X‐ray crystallographic and NMR structures of LacI and its domains. (A) X‐ray structure for tetrameric LacI protein (PDB file 1LBG ⁴). (B) and (C) show NMR structures of DNA complexes of truncated LacI containing the N‐terminal HtH DNA binding domain and the hinge helix sequence with Val52Cys substitution. To enhance clarity, 10 of the 20 structures in the NMR‐based PDB files were deleted in these NMR structures. (B) O1 operator DNA (PDB file 1L1M 14). (C) Nonspecific DNA (PDB file 1OSL 16). The black lines indicate the position of the disulfide linkage between the hinge regions in the oxidized Val52Cys variant. Note that the complex with nonspecific DNA is linear rather than bent with no hinge helix present.

Figure 2

Purification and binding assays for His‐tagged LacI variants. (A) Purification of His₆‐LacI‐51 and His₆‐LacI‐59. Products of purification were examined using SDS‐PAGE to confirm purity (dashed boxes indicate samples used for binding assays). Lane 2 shows trypsin digestion products of wild‐type LacI (no His‐tag) for reference. (B) His‐tagged deletion mutants were used in a pull‐down assay with biotinylated O1 and O_scram DNA bound to streptavidin‐coated beads with and without IPTG (I). Note that removal of the hinge helix in His₆‐LacI‐59 results in complete loss of DNA binding. (C) Electrophoretic mobility shift assays. Varying concentrations of His₆‐LacI‐51 and 10⁻⁷ M LacI were each mixed with [32P]‐labeled 40 bp O1 DNA (≤10⁻¹¹ M) and equilibrated, followed by rapid loading onto a polyacrylamide gel.
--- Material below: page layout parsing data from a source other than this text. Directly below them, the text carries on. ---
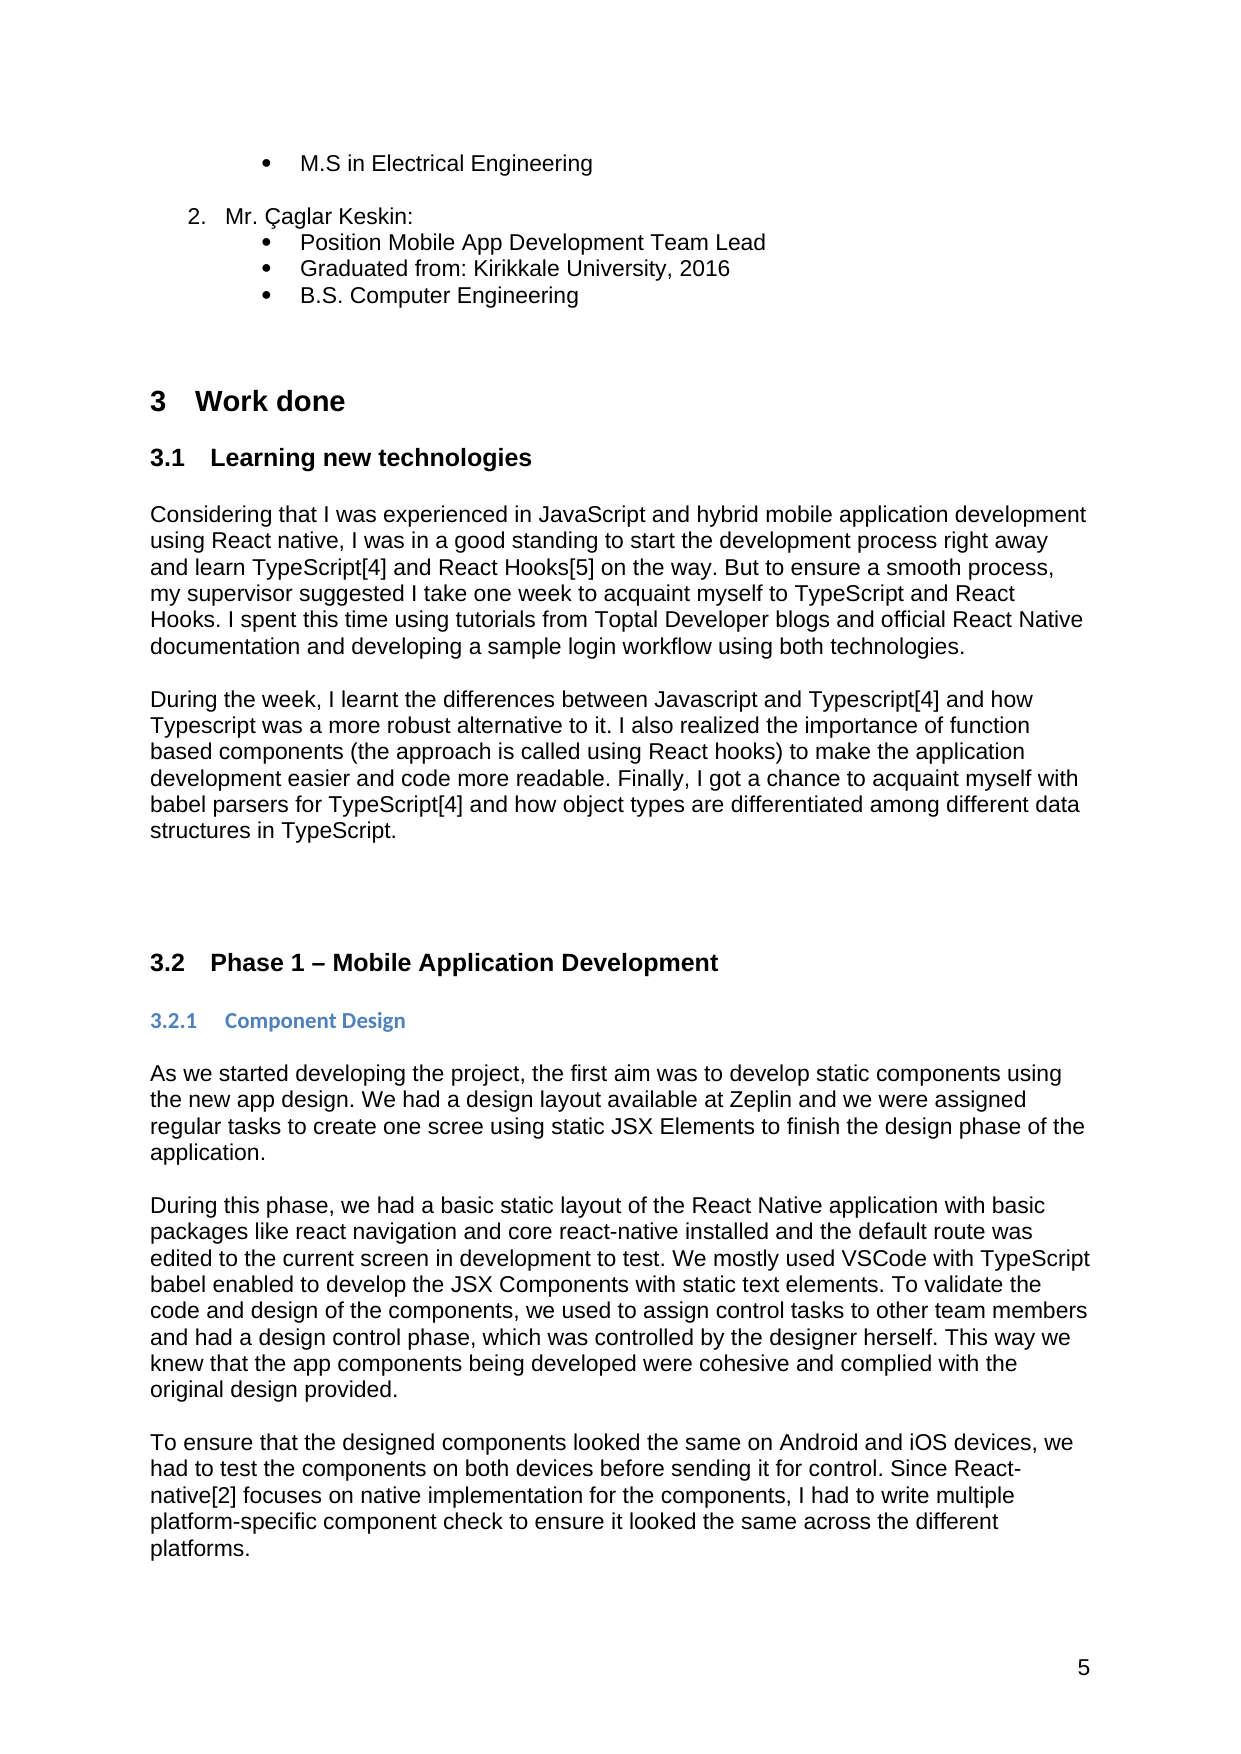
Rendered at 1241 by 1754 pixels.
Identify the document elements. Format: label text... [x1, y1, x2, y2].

subtitle Learning new technologies [150, 443, 1090, 472]
text As we started developing the project, the first aim was to develop static components using the new app design. We had a design layout available at Zeplin and we were assigned regular tasks to create one scree using static JSX Elements to finish the design phase of the application. [150, 1060, 1090, 1166]
list Position Mobile App Development Team Lead [262, 229, 1090, 255]
list Graduated from: Kirikkale University, 2016 [262, 255, 1090, 282]
list M.S in Electrical Engineering [262, 150, 1090, 176]
text During this phase, we had a basic static layout of the React Native application with basic packages like react navigation and core react-native installed and the default route was edited to the current screen in development to test. We mostly used VSCode with TypeScript babel enabled to develop the JSX Components with static text elements. To validate the code and design of the components, we used to assign control tasks to other team members and had a design control phase, which was controlled by the designer herself. This way we knew that the app components being developed were cohesive and complied with the original design provided. [150, 1192, 1090, 1403]
subtitle Phase 1 – Mobile Application Development [150, 948, 1090, 976]
text To ensure that the designed components looked the same on Android and iOS devices, we had to test the components on both devices before sending it for control. Since React-native[2] focuses on native implementation for the components, I had to write multiple platform-specific component check to ensure it looked the same across the different platforms. [150, 1429, 1090, 1561]
list B.S. Computer Engineering [262, 282, 1090, 308]
subtitle Component Design [150, 1006, 1090, 1034]
subtitle Work done [150, 384, 1090, 418]
list Mr. Çaglar Keskin: [187, 203, 1090, 229]
text Considering that I was experienced in JavaScript and hybrid mobile application development using React native, I was in a good standing to start the development process right away and learn TypeScript[4] and React Hooks[5] on the way. But to ensure a smooth process, my supervisor suggested I take one week to acquaint myself to TypeScript and React Hooks. I spent this time using tutorials from Toptal Developer blogs and official React Native documentation and developing a sample login workflow using both technologies. [150, 501, 1090, 659]
text During the week, I learnt the differences between Javascript and Typescript[4] and how Typescript was a more robust alternative to it. I also realized the importance of function based components (the approach is called using React hooks) to make the application development easier and code more readable. Finally, I got a chance to acquaint myself with babel parsers for TypeScript[4] and how object types are differentiated among different data structures in TypeScript. [150, 686, 1090, 844]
Note the loss of free DNA and detection of bound bands for His₆‐LacI‐51 at 10⁻⁵ M protein; the lowest bound band exhibits slightly higher mobility compared to wild‐type LacI, as expected for this smaller tetramer. Note that wild‐type LacI was separated in this experiment from the His₆‐LacI‐51 and O1 DNA, and the dark line indicates removal of wells that contained other materials for analysis. (D) Band intensities for free DNA were derived from phosphorimaging of four separate experiments for His₆‐LacI‐51 and three separate experiments for wild‐type LacI; the values were normalized to the free O1 DNA band intensity for each experiment. Standard deviations for free DNA in samples with bound species are indicated.

Figure 3

Nitrocellulose filter binding assays of His₆‐LacI‐51. Data were normalized to maximum binding observed to allow compilation of multiple experiments. Black‐filled circles, His₆‐LacI‐51 and O1; gray‐filled triangles, His₆‐LacI‐51, O1, and 2 mM IPTG. Open circles, His₆‐LacI‐51 and O_scram; open triangles, His₆‐LacI‐51, O_scram and 2 mM IPTG. Results are shown from four experiments for O1 binding and three experiments for O_scram binding with each experiment comprised of internal duplicate or triplicate samples. Error range corresponding to the standard deviation is shown either above or below each point to facilitate visualization (if there is no error bar, the error is smaller than the point symbol). The lines shown are fits to the data using the Hill equation (see Supporting Information for details). The protein concentration for 50% fractional saturation (R _50%) derived from the fitted data is shown in Table I for each condition as estimated equilibrium dissociation constants.

Figure 4

Hinge peptide sequence and binding data. (A) Sequence of the synthetic hinge peptide with Val52Cys substitution (arrow) to allow disulfide linkage. Amino acids in wild‐type LacI are numbered 50–62. Note that fluorescein (FL) is attached to the side chain amino group of the C‐terminal lysine residue. (B) Magnetic bead pull‐down results for synthetic hinge peptide (10 µM) in oxidized and reduced form using fluorescence to detect bound fluorescein. Data from three separate experiments with four replicates in each experiment were normalized to the average value for O1 DNA with oxidized peptide. (C), Nitrocellulose filter binding data with synthetic peptide. Values are normalized to the average value at 40 µM oxidized peptide for O1 DNA. Black bars, oxidized peptide and O1; dark gray bars, reduced peptide and O1; medium gray bars, oxidized peptide and O_scram; light gray bars, reduced peptide and O_scram. The dotted line indicating 50% of the maximum binding observed for O1 operator can be used to determine approximate binding parameters and the relative stability of the complexes.